Intervention d’Estelle Cochard

Cher Président, chers collègues, nous savons tous que le meilleur déchet est celui que nous ne produisons pas.

L’ambition et le fil rouge de ce PRPGD, c’est de réduire nos déchets, voire de tendre vers le « zéro déchet » car c’est la voie pour un avenir soutenable de notre humanité.

« Aujourd’hui, les déchets sont partout »

Dans l’air, les sols mais aussi les océans.

Pourtant, ces océans sont de formidables puits de carbone au point d’en être les plus importants de notre planète. Nous savons tous aujourd’hui l’importance de ce rôle dans la bataille engagée contre le réchauffement climatique.

Le phytoplancton est le principal acteur de cette « pompe biologique » océanique. La photosynthèse, qui permet la croissance et le développement du phytoplancton, consomme de grandes quantités de CO2, le carbone est ainsi fixé dans les organismes. La chaîne alimentaire fait le reste.

Mais, chers collègues, les déchets continuent d’aller dans les océans et les océans étouffent. Aujourd’hui, les micro et nano particules de plastique forment une soupe, la plastisphère (le plastique ne se dissout pas, il se fragmente). En intégrant la chaine alimentaire, ces plastiques enrayent inexorablement cette pompe à carbone.

On peut hélas décrire les pollutions de l’air ou des sols avec les mêmes enjeux.

« Incinérez ce déchet que je ne saurai voir ! »

Face à ces pollutions, la facilité de l’incinération est grande. Cette pratique, loin de régler le problème, engendre d’autres pollutions dans l’atmosphère au point que la loi tend à diminuer ces techniques et même à les interdire en cas de non valorisation énergétique dès 2031.

L’incinération bien qu’encore nécessaire, ne peut plus être une priorité. Cette technique fait peser le risque de justifier la production de déchets par le besoin de « nourrir » des équipements aujourd’hui en surcapacité. Dans notre région, les 9 incinérateurs peuvent traiter 650 000 tonnes alors que nous en produisons 530 000 tonnes.
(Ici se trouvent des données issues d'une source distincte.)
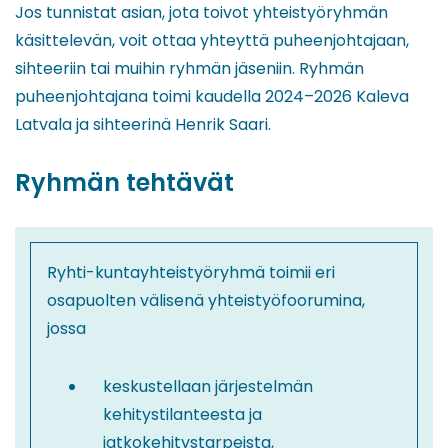
Jos tunnistat asian, jota toivot yhteistyöryhmän
käsittelevän, voit ottaa yhteyttä puheenjohtajaan,
sihteeriin tai muihin ryhmän jäseniin. Ryhmän
puheenjohtajana toimi kaudella 2024–2026 Kaleva
Latvala ja sihteerinä Henrik Saari.
Ryhmän tehtävät
Ryhti-kuntayhteistyöryhmä toimii eri
osapuolten välisenä yhteistyöfoorumina,
jossa
keskustellaan järjestelmän
kehitystilanteesta ja
jatkokehitystarpeista,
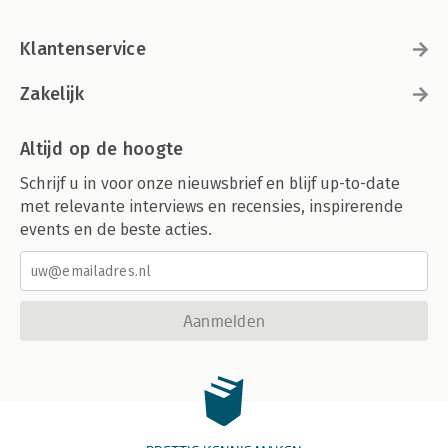
Klantenservice
Zakelijk
Altijd op de hoogte
Schrijf u in voor onze nieuwsbrief en blijf up-to-date
met relevante interviews en recensies, inspirerende
events en de beste acties.
Aanmelden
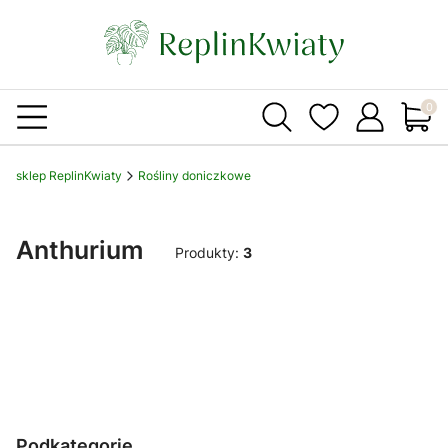
Produ
sklep ReplinKwiaty
Rośliny doniczkowe
Anthurium
Produkty:
3
Podkategorie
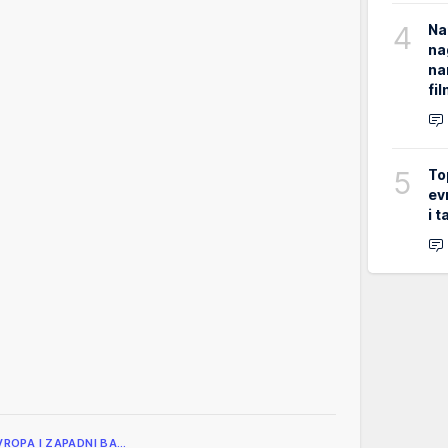
4
Na
na
na
fi
5
To
ev
i 
VROPA I ZAPADNI BA…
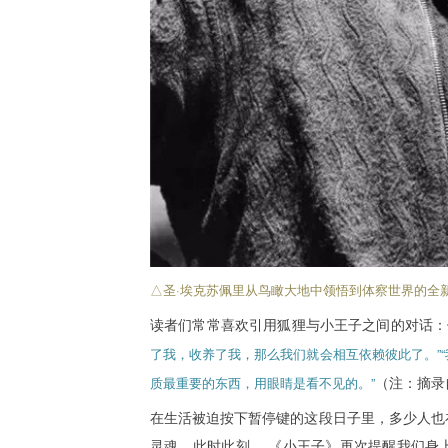
△圣·埃克苏佩里从鸟瞰大地中领悟到体察世界的全
读者们常常喜欢引用狐狸与小王子之间的对话：
了我，收养了我，那么我们就会相互依赖彼此了。”
（注：摘录
质最重要的东西，用眼睛是看不见的。”
在生活被迫按下暂停键的这段日子里，多少人也
灵魂。此时此刻， 《小王子》再次提醒我们身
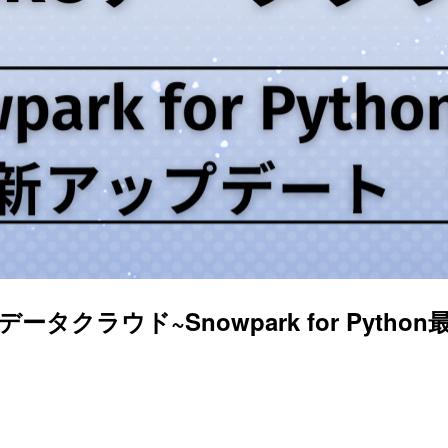
akeデータクラウド~Snowpark for Pytho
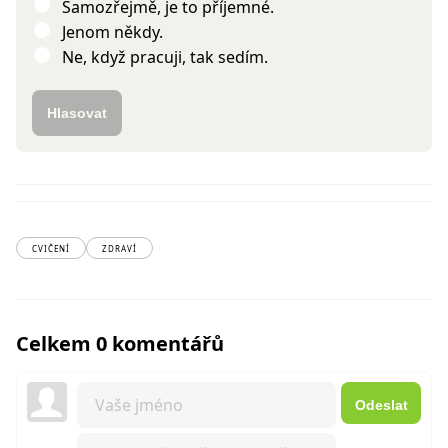
Samozřejmě, je to příjemné.
Jenom někdy.
Ne, když pracuji, tak sedím.
Hlasovat
CVIČENÍ
ZDRAVÍ
Celkem 0 komentářů
Odeslat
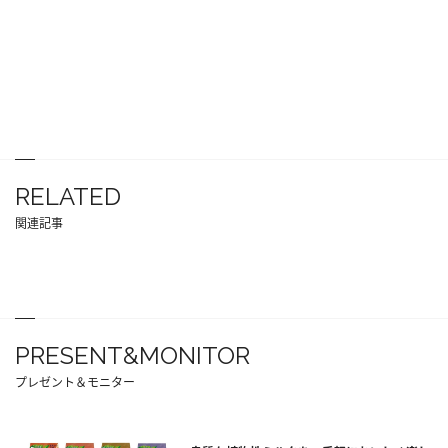
RELATED
関連記事
PRESENT&MONITOR
プレゼント＆モニター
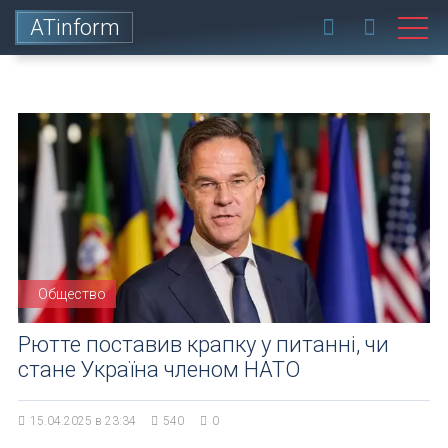
ATinform
Общество
Рютте поставив крапку у питанні, чи
стане Україна членом НАТО
15.04.2025 в 23:34
540
0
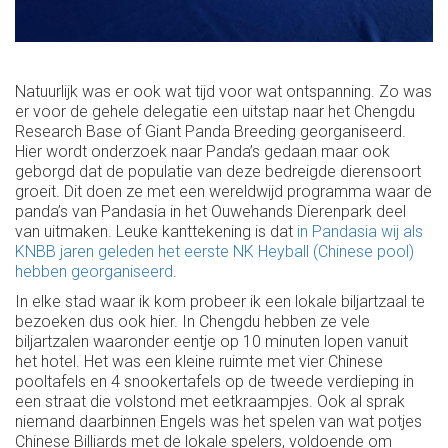
Natuurlijk was er ook wat tijd voor wat ontspanning. Zo was
er voor de gehele delegatie een uitstap naar het Chengdu
Research Base of Giant Panda Breeding georganiseerd.
Hier wordt onderzoek naar Panda’s gedaan maar ook
geborgd dat de populatie van deze bedreigde dierensoort
groeit. Dit doen ze met een wereldwijd programma waar de
panda’s van Pandasia in het Ouwehands Dierenpark deel
van uitmaken. Leuke kanttekening is dat
in Pandasia wij als
KNBB jaren geleden het eerste NK Heyball (Chinese pool)
hebben georganiseerd
.
In elke stad waar ik kom probeer ik een lokale biljartzaal te
bezoeken dus ook hier. In Chengdu hebben ze vele
biljartzalen waaronder eentje op 10 minuten lopen vanuit
het hotel. Het was een kleine ruimte met vier Chinese
pooltafels en 4 snookertafels op de tweede verdieping in
een straat die volstond met eetkraampjes. Ook al sprak
niemand daarbinnen Engels was het spelen van wat potjes
Chinese Billiards met de lokale spelers, voldoende om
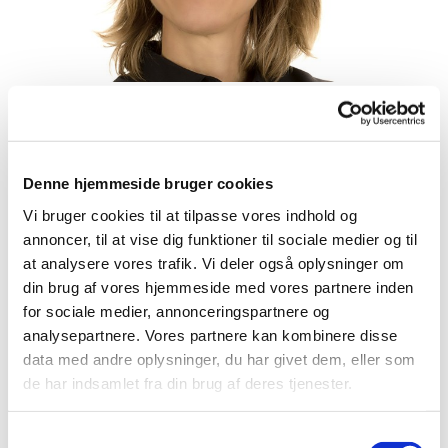
Søndag 16. maj 2027, kl. 10:30
Denne hjemmeside bruger cookies
Vi bruger cookies til at tilpasse vores indhold og
Gladsaxe kirke, Gladsaxe Møllevej
annoncer, til at vise dig funktioner til sociale medier og til
43, 2860 Søborg
at analysere vores trafik. Vi deler også oplysninger om
din brug af vores hjemmeside med vores partnere inden
for sociale medier, annonceringspartnere og
Anne Elise Nielsen
analysepartnere. Vores partnere kan kombinere disse
data med andre oplysninger, du har givet dem, eller som
de har indsamlet fra din brug af deres tjenester.
S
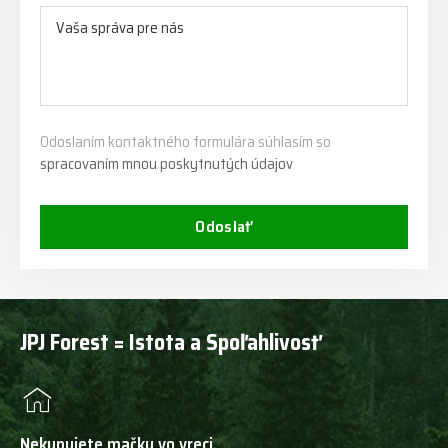
Odoslaním kontaktného formulára súhlasím so
spracovaním mnou poskytnutých údajov
Odoslať
JPJ Forest = Istota a Spoľahlivosť
Nekupujete mačku vo vreci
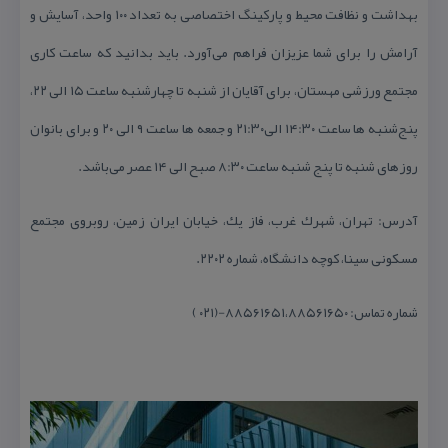
بهداشت و نظافت محیط و پاركینگ اختصاصی به تعداد ۱۰۰ واحد، آسایش و
آرامش را برای شما عزیزان فراهم می‌آورد. باید بدانید كه ساعت كاری
مجتمع ورزشی مهستان، برای آقایان از شنبه تا چهارشنبه ساعت ۱۵ الی ۲۲،
پنج‌شنبه ها ساعت ۱۴:۳۰ الی۲۱:۳۰ و جمعه ها ساعت ۹ الی ۲۰ و برای بانوان
روزهای شنبه تا پنج شنبه ساعت ۸:۳۰ صبح الی ۱۴ عصر می‌باشد.
آدرس: تهران، شهرك غرب، فاز یك، خیابان ایران زمین، روبروی مجتمع
مسكونی سینا، كوچه دانشگاه، شماره ۲۲۰۲.
شماره تماس: ۸۸۵۶۱۶۵۱،۸۸۵۶۱۶۵۰-(۰۲۱ )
Cette surcapacité existe aussi dans mon département en Eure-et-Loir.

L’ordre de priorité des actions à mener est inscrit dans le PRPGD :

  1. Réduire/prévenir
  2. Réutiliser/réemployer/réparer
  3. Et seulement en 3ème, Recycler

Pour tenir compte de ces priorités, la question démocratique est essentielle car on ne pourra pas transformer les comportements, les procédés techniques et les habitudes qui en découlent sans l’adhésion et la participation de tous.
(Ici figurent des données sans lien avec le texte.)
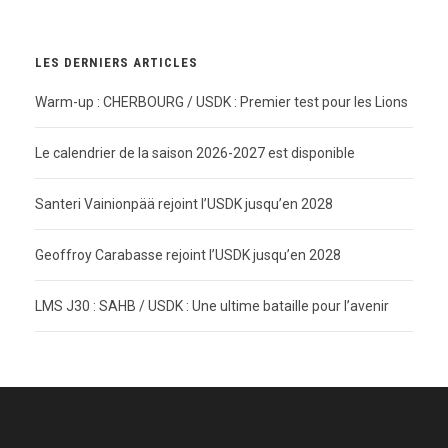
LES DERNIERS ARTICLES
Warm-up : CHERBOURG / USDK : Premier test pour les Lions
Le calendrier de la saison 2026-2027 est disponible
Santeri Vainionpää rejoint l’USDK jusqu’en 2028
Geoffroy Carabasse rejoint l’USDK jusqu’en 2028
LMS J30 : SAHB / USDK : Une ultime bataille pour l’avenir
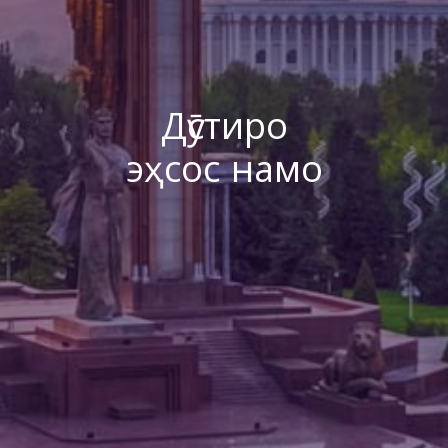
Дӯстиро
эҳсос намо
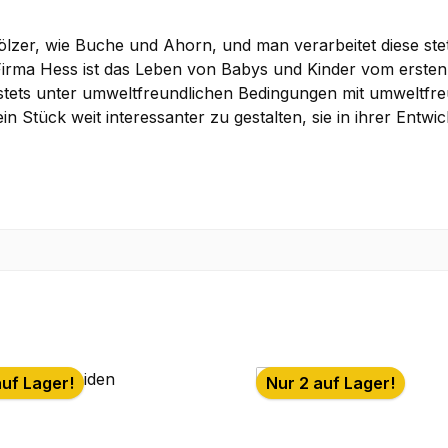
ölzer, wie Buche und Ahorn, und man verarbeitet diese st
rma Hess ist das Leben von Babys und Kinder vom ersten Ta
e stets unter umweltfreundlichen Bedingungen mit umweltfr
 Stück weit interessanter zu gestalten, sie in ihrer Entwi
auf Lager!
Nur 2 auf Lager!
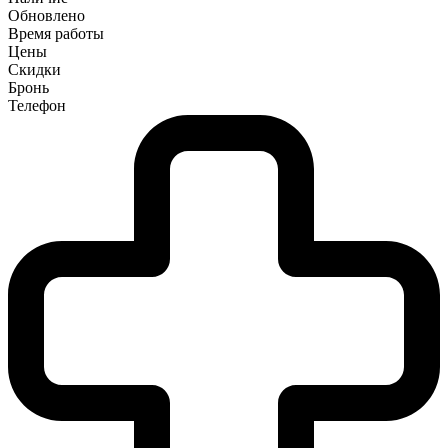
Обновлено
Время работы
Цены
Скидки
Бронь
Телефон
Cette nécessité correspond au 1er objectif transversal du PRPGD : « développer des démarches de mobilisation et de participation citoyenne autour des thématiques déchets et économie circulaire ».

Rappelons enfin la nécessaire exemplarité de notre collectivité en la matière et plus particulièrement dans nos lycées et nos établissements de formations sanitaires et sociales.
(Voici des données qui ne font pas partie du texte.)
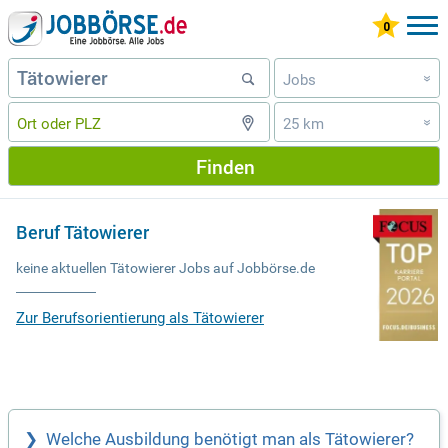
Jobs
»
25 km
»
Finden
Beruf Tätowierer
keine aktuellen Tätowierer Jobs auf Jobbörse.de
Zur Berufsorientierung als Tätowierer
Welche Ausbildung benötigt man als Tätowierer?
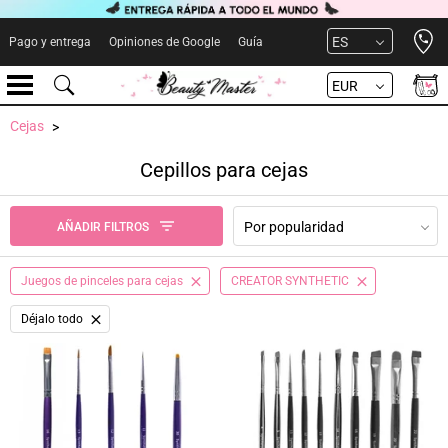
Open 
ES
Pago y entrega
Opiniones de Google
Guía
EUR
Cejas
Cepillos para cejas
Por popularidad
AÑADIR FILTROS
Juegos de pinceles para cejas
CREATOR SYNTHETIC
Déjalo todo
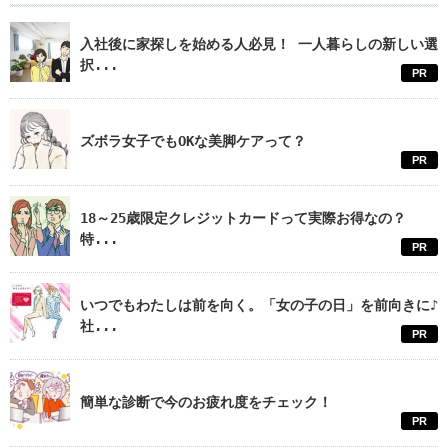
入社後に家探しを始める人必見！ 一人暮らしの新しい選
択...
PR
ズボラ女子でもOKな美脚ケアって？
PR
18～25歳限定クレジットカードって実際お得なの？
特...
PR
いつでもわたしは前を向く。「女の子の日」を前向きに♪
社...
PR
簡単な診断で今のお疲れ度をチェック！
PR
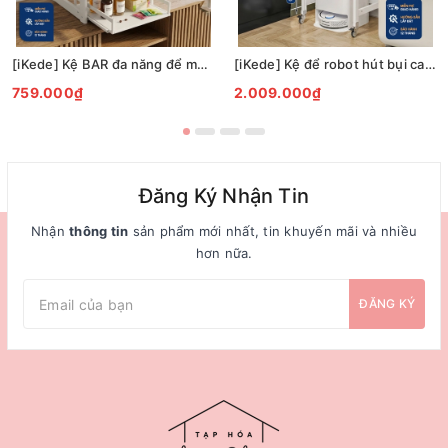
[iKede] Kệ BAR đa năng để máy pha cà phê, máy in hai tầng có ngăn kéo và khay trượt tiện lợi
[iKede] Kệ để robot hút bụi cao tầng Kệ lò vi sóng Kệ lò nướng khung hợp kim nhôm ngăn chia nâng hạ
759.000₫
2.009.000₫
Đăng Ký Nhận Tin
Nhận
thông tin
sản phẩm mới nhất, tin khuyến mãi và nhiều
hơn nữa.
ĐĂNG KÝ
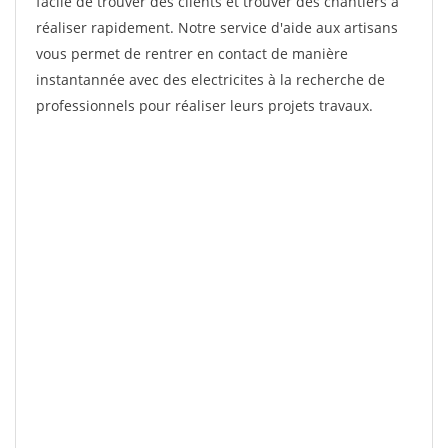
facile de trouver des clients et trouver des chantiers à
réaliser rapidement. Notre service d'aide aux artisans
vous permet de rentrer en contact de manière
instantannée avec des electricites à la recherche de
professionnels pour réaliser leurs projets travaux.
Ce sujet sera partagé, échangé, débattu, mis en projet à l’occasion de la 5ème édition des assises nationales des Maisons des Lycéens qui se tiendra à Blois du 21 au 24 novembre 2019 avec pour thématique « Mobilisés pour le climat et l’environnement ».

Notre groupe salue le travail effectué par les citoyens, les services et les élus pour construire ce plan exigeant.

Nous voterons bien sûr favorablement.